As students enter the room, they will have a seat, take out their Problem of the Day (POD) sheet and begin to work on the question on the SMARTboard. The POD allows students to use MP 3 continually based on the discussions we have about the problem each day.
The target for the day is also on the SMARTboard each day when students enter the room. The target for today’s lesson is for students to calculate the area and circumference of a circle.

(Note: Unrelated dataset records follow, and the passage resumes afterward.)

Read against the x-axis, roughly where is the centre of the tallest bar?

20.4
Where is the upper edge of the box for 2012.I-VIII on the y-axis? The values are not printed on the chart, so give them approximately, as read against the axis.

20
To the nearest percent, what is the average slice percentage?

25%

To start the class we need to discuss specifically how to find the area of a circle. I want to work through a problem to ensure they are comfortable with finding the area of one circle before they expand to find the area of a figure comprised of several circles. The question will require students to use their knowledge of not only the formula but of the relationship between radius and diameter. It will help me determine what kind of questions I should ask while students are working with their partners. It will also help me determine where I should direct my attention as I walk around to support students. Who needs scaffolding? Who might need some intervention? Are their partners I need to sit with to help?
Find the area of a circle whose diameter is 12 m.

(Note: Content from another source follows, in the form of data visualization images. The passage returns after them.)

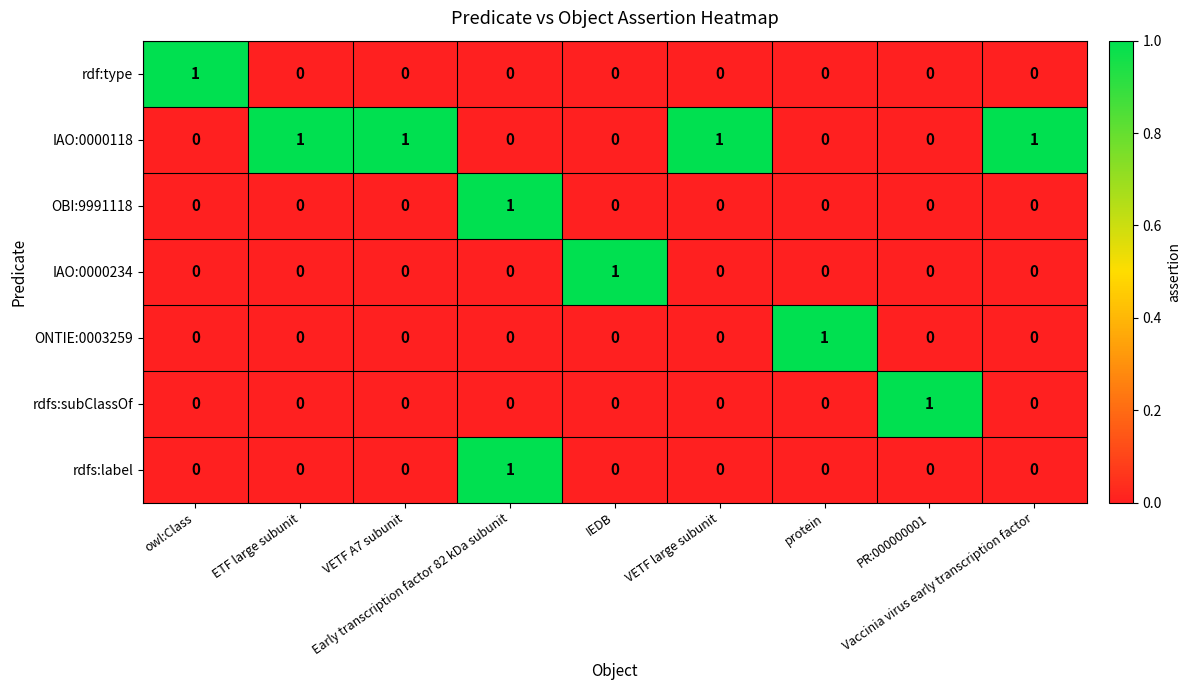

At which category is the sum across all series the highest?

Early transcription factor 82 kDa subunit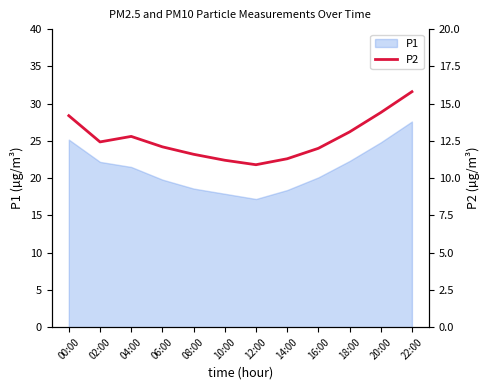

What is the label of the 4th point from the left?

06:00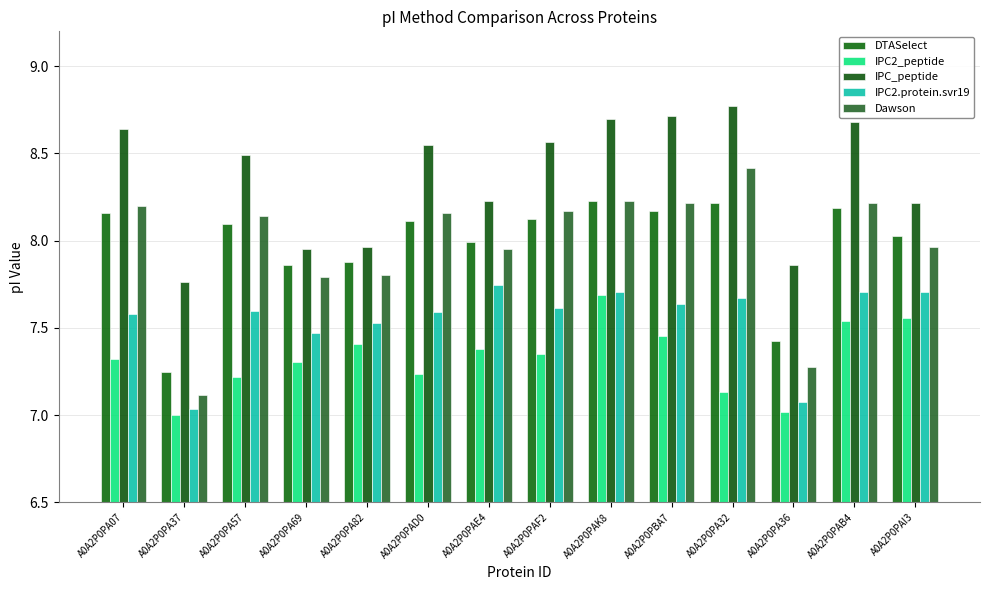

Are the bars grouped side by side (vs. stacked)?

Yes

Eight Circles is a task on the Illustrative Mathematics web site. The exploration today will ask students to find the area of a composite of circles. Students will work with a partner to find the area of the small circles in a figure. They will also find the area of the larger composite figure. They will really rely on MP 1 to get through this task. There are no written, step-by-step directions so they will have to rely on their own understanding and their perseverance to find a solution. I will walk around and talk to the different partners to support them as they work but it is important for them to grapple with the concept and make meaning of it. I want them to recognize the diameter of the larger circle and use that information to help find the solution. Are they able to find the area of the smaller circles? Do they see any relationship between the larger circle and the smaller circles? I am interested to see what they think is the important information and how do they apply that information. The discussion between the partners will be valuable as well. I will get to hear their discussion and rationale for the decisions they make.
To close the class I want students to continue thinking about their work during class. It is possible that students are not finished with finding the area of the figures so I want to ask a question to help promote thinking. They can write a response to help me determine what questions I can ask during the next class session.
How much area does the shaded part of the figure represent? Did you account for that space in your calculations?